2. Description of the Related Art
Japanese Patent Laid-Open No. 6-102055 describes a rotation-angle detecting apparatus for detecting a rotation angle by detecting changes in scales mounted on a rotating shaft. In the rotation-angle detecting apparatus, a plurality of detection units (rotary encoders) are arranged around the rotating shaft at positions facing the scales and the results obtained by the individual detection units are averaged, thereby reducing the effect of eccentricity of the rotating axis.
In order to process signals from two detection units to obtain a rotation angle and to perform digital signal processing using a digital signal processor, computing is performed at successive predetermined time intervals. If the period of the periodic signals from the detection units is shorter than the predetermined time interval, not all the information can be obtained simply by obtaining discrete digital values converted from the periodic signals. That is, if the period of the periodic signals is shorter than the predetermined time interval, it is impossible to determine the number of cycles within the predetermined time interval.
In order to compensate for this problem, detection signals are binarized (i.e. converted to a signal having one of two discrete values, the value changing when the signal crosses zero, which happens twice during each period for a sinusoidal signal) and the cycles are counted using a counter that is different from the digital signal processor. The counter can count all the cycles regardless of the time interval in digital signal processing. The digital signal processor obtains the count result at the predetermined time intervals so that no information will be lost. In known methods, periodic signals to be divided must remain as analog signals, which should then be binarized so that the cycles can be counted.
There are two known methods, which will be described below, for obtaining a rotation angle from signals of two detection units.
The first method is a method of generating an averaged pair of periodic signals by combining two pairs of periodic signals using a hardware component, such as an analog multiplier, and, thereafter, performing the normal processing.
FIG. 9 is a diagram showing circuits for performing this processing. The following processing calculations are performed on two pairs of periodic signals (Ca and Sa) and (Cb and Sb) one pair from each of two detection units, using multiplier circuits, an adder circuit, and a subtractor circuit, thereby obtaining periodic signals C and S:S=Sa*Cb+Ca*Sb C=Ca*Cb−Sa*Sb   (1)Such each pair of signals having a 90 degree phase difference can be produced from a single scale.
FIG. 10 shows the relationship between the periodic signals before and after the processing. The cycle of the obtained periodic signals C and S is half the cycle of the original periodic signals before the processing, and the phases are averaged. Since the periodic signals C and S are averaged as analog signals, the processing from this point onward regards the periodic signals C and S as normal signals, and known processing can be performed, as described next.
Using normal processing, the periodic signals C and S are converted to digital signals, which in turn are divided. The periodic signals C and S are binarized using a zero-crossing circuit, and counting processing is performed. From these two pieces of information, rotation-angle information is generated.
The second method is a method of individually performing analog-to-digital conversion and counting of two pairs of signals, performing independent processing using a digital signal processor, and obtaining an average.
In the first known method, averaging is performed using analog signals.
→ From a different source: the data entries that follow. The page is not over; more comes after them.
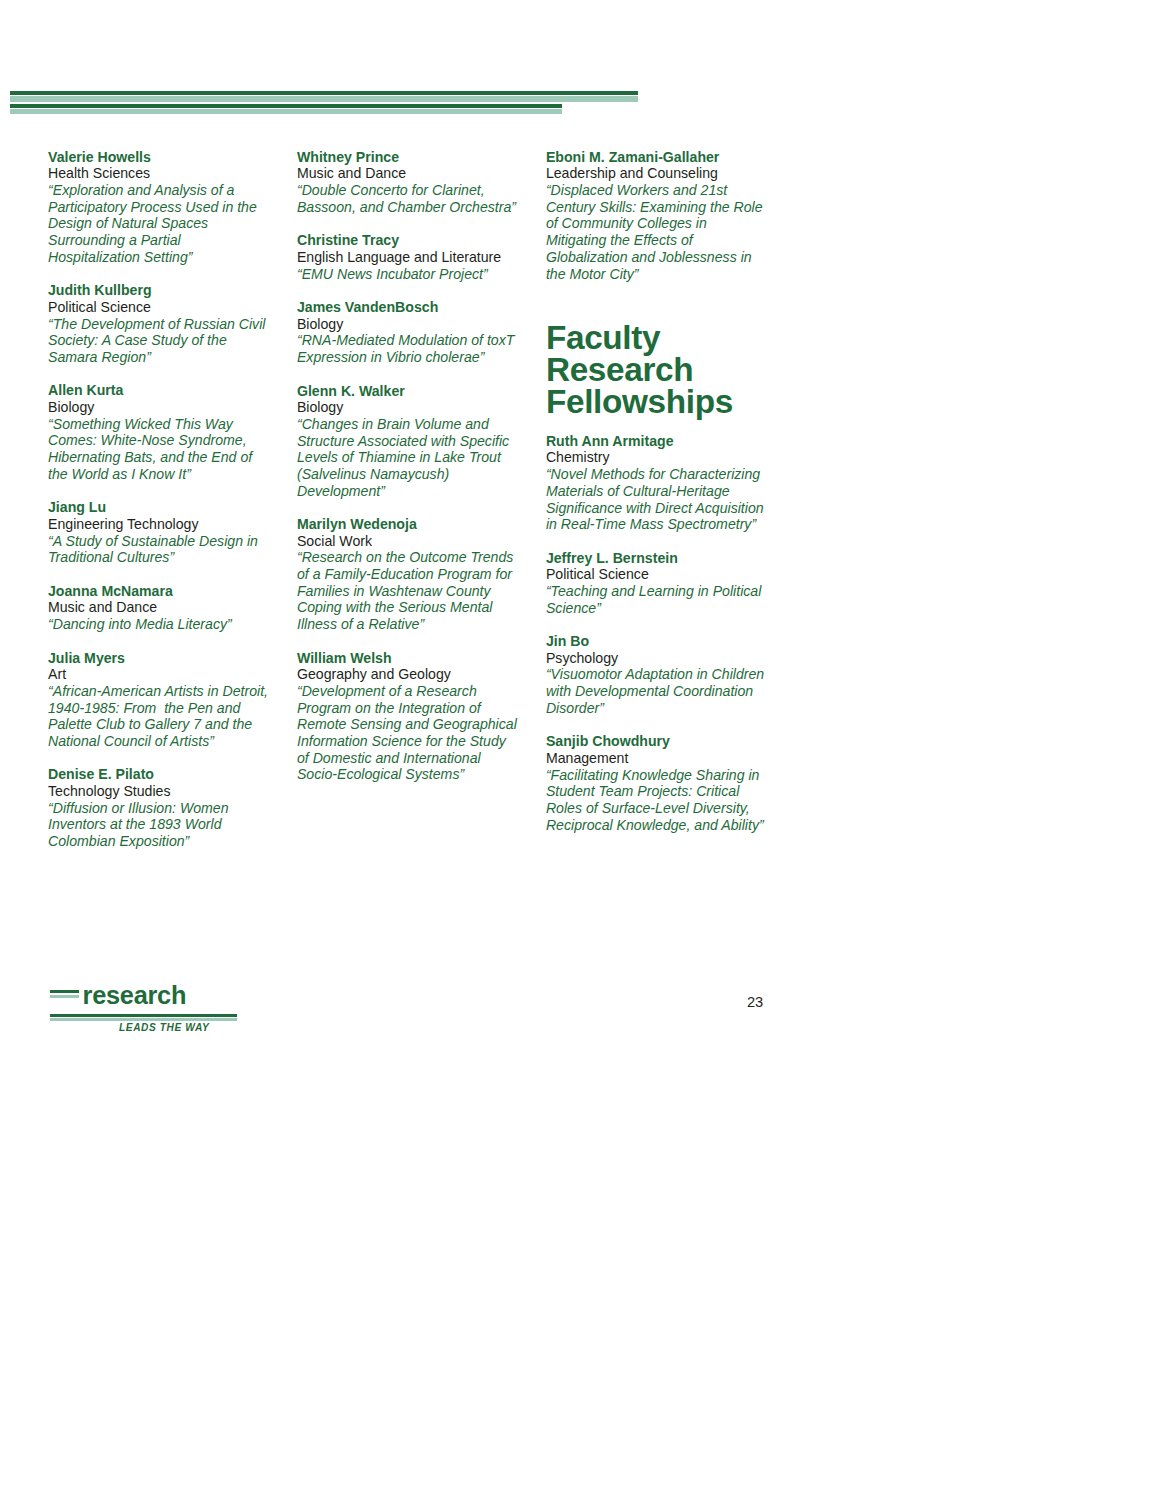Valerie Howells
Health Sciences
“Exploration and Analysis of a Participatory Process Used in the Design of Natural Spaces Surrounding a Partial Hospitalization Setting”
Judith Kullberg
Political Science
“The Development of Russian Civil Society: A Case Study of the Samara Region”
Allen Kurta
Biology
“Something Wicked This Way Comes: White-Nose Syndrome, Hibernating Bats, and the End of the World as I Know It”
Jiang Lu
Engineering Technology
“A Study of Sustainable Design in Traditional Cultures”
Joanna McNamara
Music and Dance
“Dancing into Media Literacy”
Julia Myers
Art
“African-American Artists in Detroit, 1940-1985: From the Pen and Palette Club to Gallery 7 and the National Council of Artists”
Denise E. Pilato
Technology Studies
“Diffusion or Illusion: Women Inventors at the 1893 World Colombian Exposition”
Whitney Prince
Music and Dance
“Double Concerto for Clarinet, Bassoon, and Chamber Orchestra”
Christine Tracy
English Language and Literature
“EMU News Incubator Project”
James VandenBosch
Biology
“RNA-Mediated Modulation of toxT Expression in Vibrio cholerae”
Glenn K. Walker
Biology
“Changes in Brain Volume and Structure Associated with Specific Levels of Thiamine in Lake Trout (Salvelinus Namaycush) Development”
Marilyn Wedenoja
Social Work
“Research on the Outcome Trends of a Family-Education Program for Families in Washtenaw County Coping with the Serious Mental Illness of a Relative”
William Welsh
Geography and Geology
“Development of a Research Program on the Integration of Remote Sensing and Geographical Information Science for the Study of Domestic and International Socio-Ecological Systems”
Eboni M. Zamani-Gallaher
Leadership and Counseling
“Displaced Workers and 21st Century Skills: Examining the Role of Community Colleges in Mitigating the Effects of Globalization and Joblessness in the Motor City”
Faculty
Research
Fellowships
Ruth Ann Armitage
Chemistry
“Novel Methods for Characterizing Materials of Cultural-Heritage Significance with Direct Acquisition in Real-Time Mass Spectrometry”
Jeffrey L. Bernstein
Political Science
“Teaching and Learning in Political Science”
Jin Bo
Psychology
“Visuomotor Adaptation in Children with Developmental Coordination Disorder”
Sanjib Chowdhury
Management
“Facilitating Knowledge Sharing in Student Team Projects: Critical Roles of Surface-Level Diversity, Reciprocal Knowledge, and Ability”
research
LEADS THE WAY
23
Thus, processing using hardware components shown in FIG. 9, that is, analog multiplication, addition, and subtraction, must be performed.
In the second known method, division processing is performed by performing two divisions for each signal using the digital signal processor. Thus, the processing time becomes long.
This is because, in order to divide periodic signals using digital signal processing techniques, the ratio between analog-to-digital-converted values of the two periodic signals must be calculated. The ratio is obtained by calculating a division. In general, divisions calculated using digital signal processing techniques require a long calculation time.
With the known methods lower cost and higher processing speed cannot be achieved at the same time.